# P is for Powder Tree Runs [Japan]



## Supra (Jan 11, 2012)

Some fun days were had. Music by Orbital. Thanks for watching!


----------



## blunted_nose (Apr 26, 2012)

Amazing supra. You get to ride some good stuff....


----------



## ballinSTI (Nov 14, 2008)

where is this? looks amazing


----------



## RickB (Oct 29, 2008)

throwing walls up at the guys on the lift.... fockin awesome


----------



## Supra (Jan 11, 2012)

ha ha. thanks guys. That day I nailed 3 pairs on the lifts. I giggled the whole way down. 
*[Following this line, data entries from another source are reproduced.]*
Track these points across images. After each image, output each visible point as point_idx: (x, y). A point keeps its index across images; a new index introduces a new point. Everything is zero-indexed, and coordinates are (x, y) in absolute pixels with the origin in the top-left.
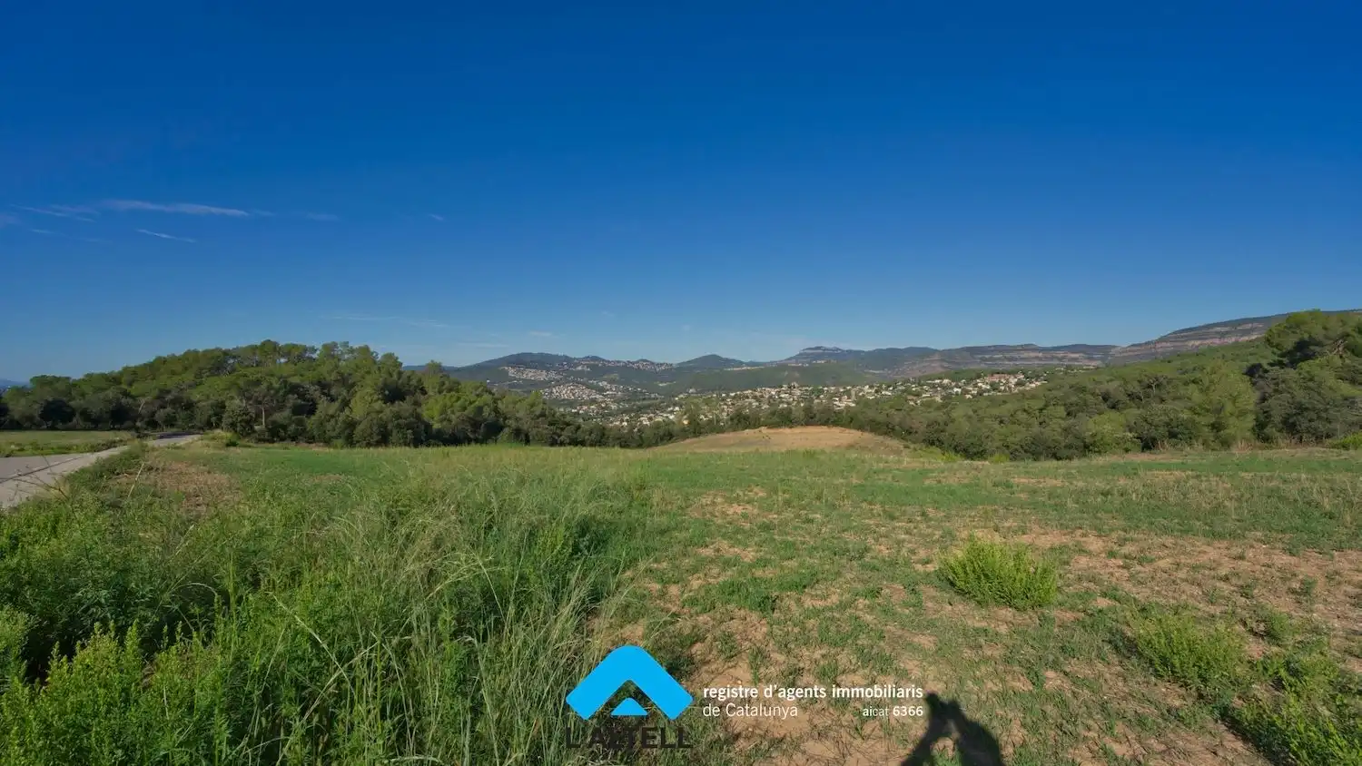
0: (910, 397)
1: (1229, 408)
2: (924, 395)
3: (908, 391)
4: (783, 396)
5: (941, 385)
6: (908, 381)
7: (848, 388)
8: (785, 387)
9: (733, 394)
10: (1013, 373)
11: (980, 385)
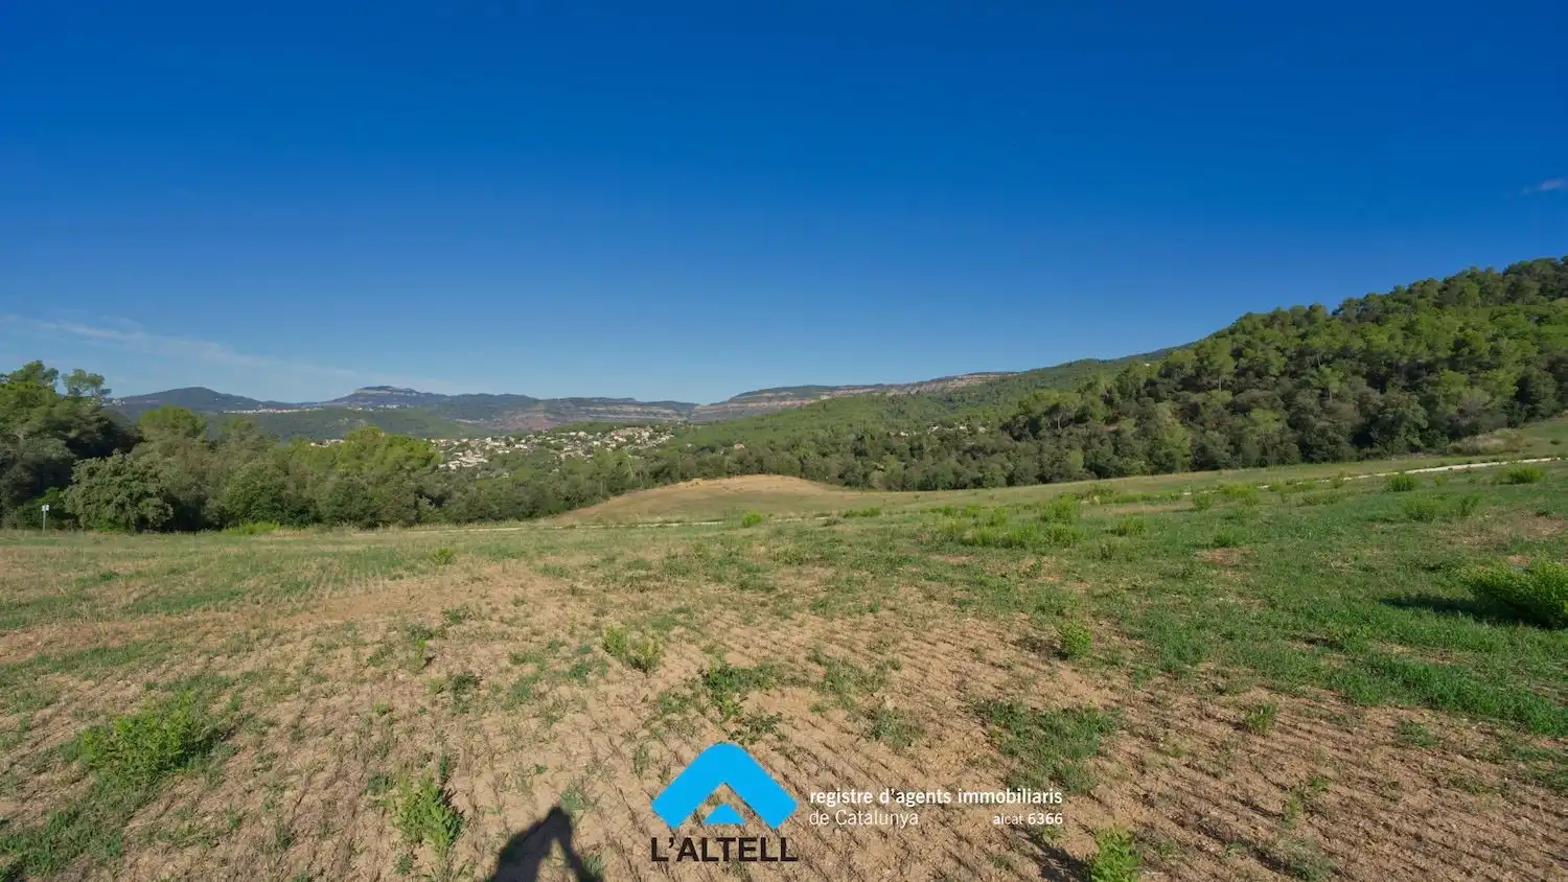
0: (550, 451)
2: (565, 449)
3: (545, 444)
5: (579, 439)
7: (465, 440)
11: (616, 438)
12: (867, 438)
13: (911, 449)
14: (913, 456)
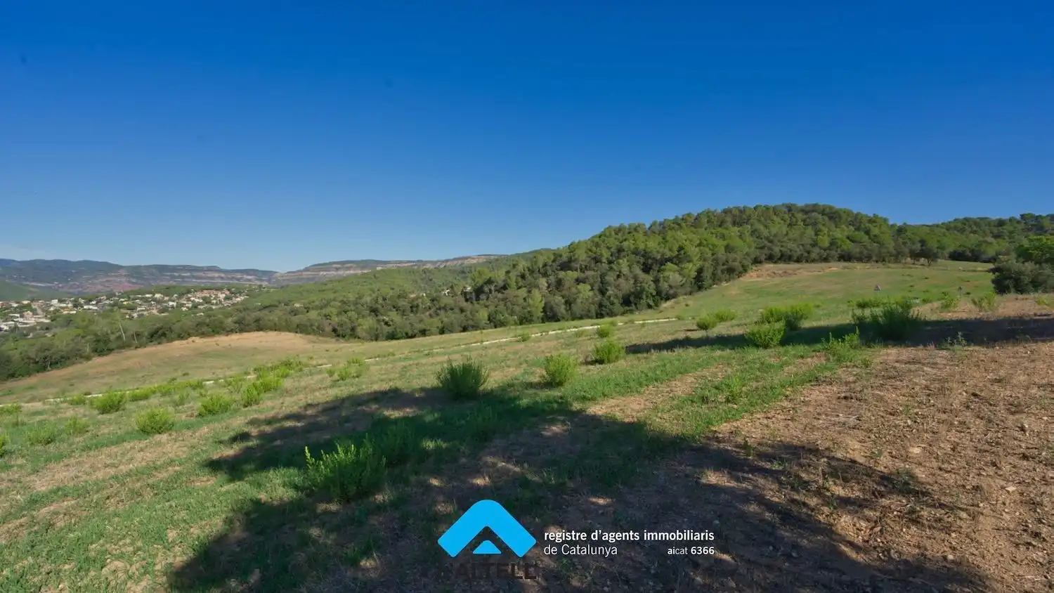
0: (122, 311)
2: (138, 309)
3: (117, 305)
5: (155, 300)
6: (113, 295)
7: (26, 302)
10: (220, 289)
11: (192, 299)
12: (380, 301)
13: (411, 307)
14: (412, 311)
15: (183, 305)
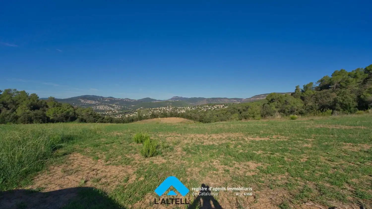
0: (199, 110)
1: (256, 113)
2: (202, 110)
3: (198, 108)
4: (167, 109)
5: (206, 107)
6: (198, 106)
7: (184, 107)
8: (168, 107)
9: (153, 109)
10: (222, 104)
11: (215, 107)
15: (212, 109)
this is all footage from Toyama and Nagano, Japan


----------



## oldmate (Oct 24, 2011)

Awesome. Someone needs to invent an auto wiper for gopro lenses.


----------



## JVee (Sep 8, 2009)

Where is Nagano is this? I just came back from Myoko Akakura. Scored some very similar conditions! What boards are you guys riding through this terrain?


----------



## Supra (Jan 11, 2012)

It's in hakuba. For tree runs, yes, it's similar to akakura.
Boards in that vid were 63 rossignol experience, 59 smokin Clancy pro, 50 burton nug, 60 burton Sherlock


----------



## FireStarter451 (Feb 20, 2013)

RickB said:


> throwing walls up at the guys on the lift.... fockin awesome


^ +1

10char


----------



## dofman (Jan 17, 2011)

I have to go there one day. Awesome vid, thanks for sharing !!!


----------